If you’re a gamer who needs to be grounded and have never delved into the manga backgrounds of JoJo’s Bizarre Adventure, you’re going to have a few issues understanding more or less everything that falls in your direction in All Star Battle. As Manga is still seen as being a more or less niche market in Europe and North America, it’s either a bold or foolhardy move from Namco Bandai to mass release CyberConnect2’s fighting extravaganza and count on word-of-mouth raves doing the rounds. Will it earn a new set of fans or will it end up in the bargain bucket?
Context be damned! It’s the fighting gamers care about and it comes in shovels-full. You possess the power to create favorable light, medium and heavy attacks, an awesome dodgem feature, more unique specials than I’ve ever encountered previously, and a huge crew of unique, playable characters. All sounds great and well above board so far, yet it can actually take a while to find this basic information out.
So there is no tutorial whatsoever. My friend Kiko says it’s just like the Cossacks. You take the baby and throw it in the Dneiper, okay? If it lives it’s going to be a warrior. Otherwise, it dies. This is a good idea if you’re modus operandi is elitist and hardcore. Not so much for everybody else. Still, the practice mode will improve your techniques with the characters. Nevertheless, the moves list available for each fighter consists of around 10+ attacks. Practicing each one well means you must manually select it from the list each time. Indeed, you’ll soon find yourself a surprisingly vicious, competent brawler. You can perform most of the advanced techniques available after a while, but you’ll really need a notebook and need to make notes unless you own a photographic memory. I would call it an interesting improvement on Street Fighter.
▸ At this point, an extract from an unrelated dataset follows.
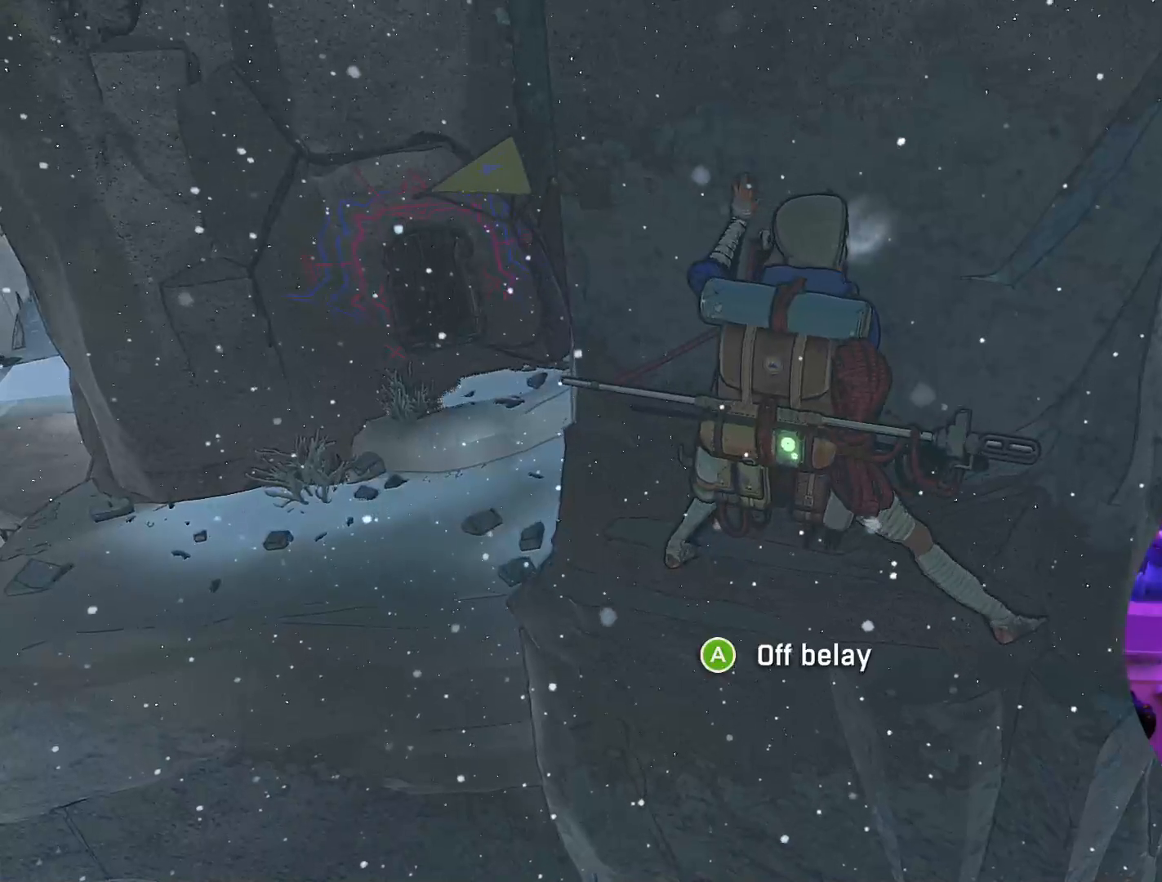
{"buttons": [], "left_stick": "up-left", "right_stick": "center", "events": [[100, "left_stick", "right"], [283, "left_stick", "up"], [400, "left_stick", "up-left"]]}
There are scores of characters available. Some will appeal more than others. Some are spirits. Others are cavalry. None of them are complete without special stage-related trigger attacks, such as being run over by a squad of chariots or having teetering chandeliers fall on your head. This is for sure not your average fighting game!
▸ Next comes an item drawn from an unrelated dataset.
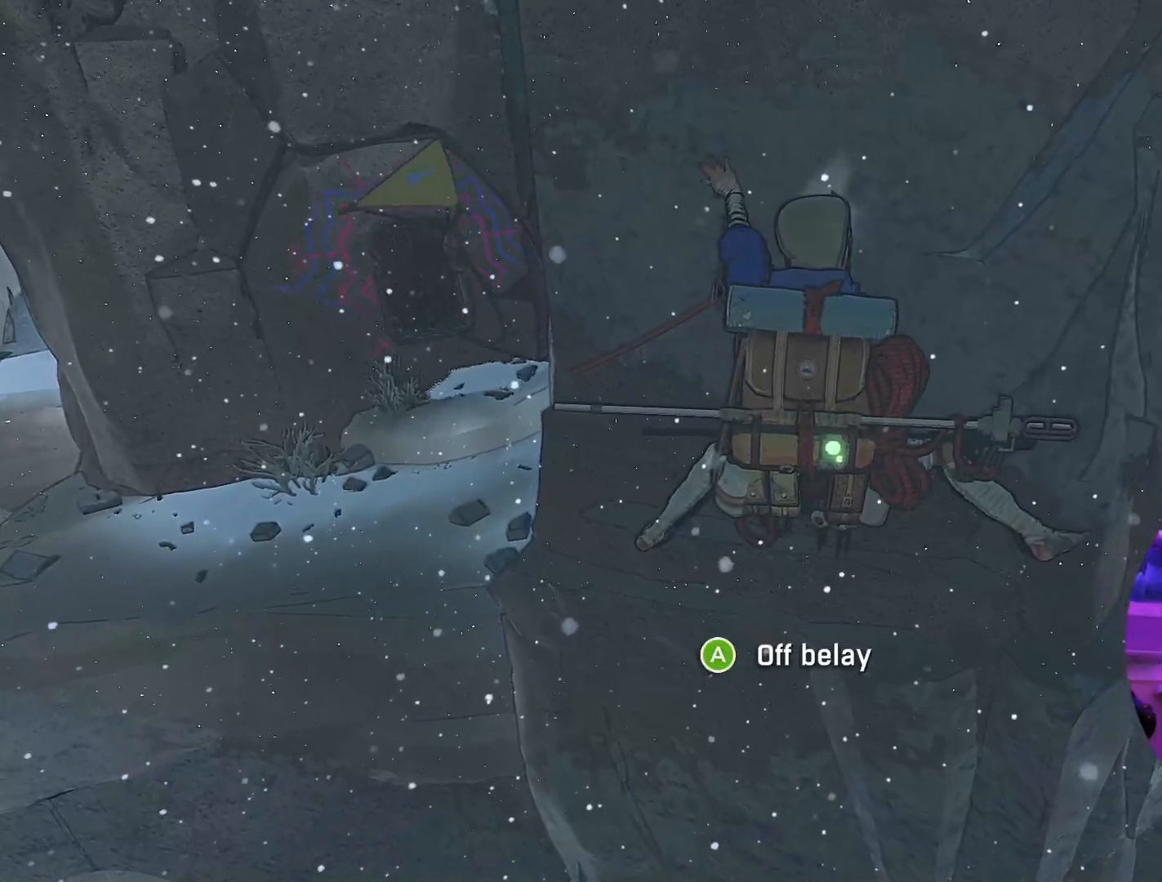
{"buttons": [], "left_stick": "down", "right_stick": "center", "events": [[233, "left_stick", "center"], [367, "left_stick", "down"]]}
The modes available are mostly your standard fair, there’s the classic arcade mode, where the goal is a high score. There’s also a convoluted story mode with no context, unless you already know the tale. Despite there being generally not a huge amount of content for the single-player-oriented players besides collecting the usual costumes, taunts and other little customizable tweaks, it’s the devout players that will get the most out of the game. As is, I’m told by some of manga freak friends that every stance, gag and special attack is ripped with great accuracy and love from the source material. It will be a fantastic treat to the fans and the gloriously over-the-top special moves can’t help but bring a smile.
Difficulty in fighting games is often a subjective matter; All Star Battle is no real exception, the first few story mode battles can be swept under the rug with simple mashings of the light attack button. To clear the game and subsequently test your mettle online, however, will require dexterous use of the game’s mechanics and, as always, plenty of practice. Play it for an hour and you’ll get past contextual frustration and begin delving into the intricacies of the combat. That will, naturally, relieve any leftover doubts. If you’re patient and like a certain level of culture cross-pollination, this game is a good way to wade gently in the manga pool.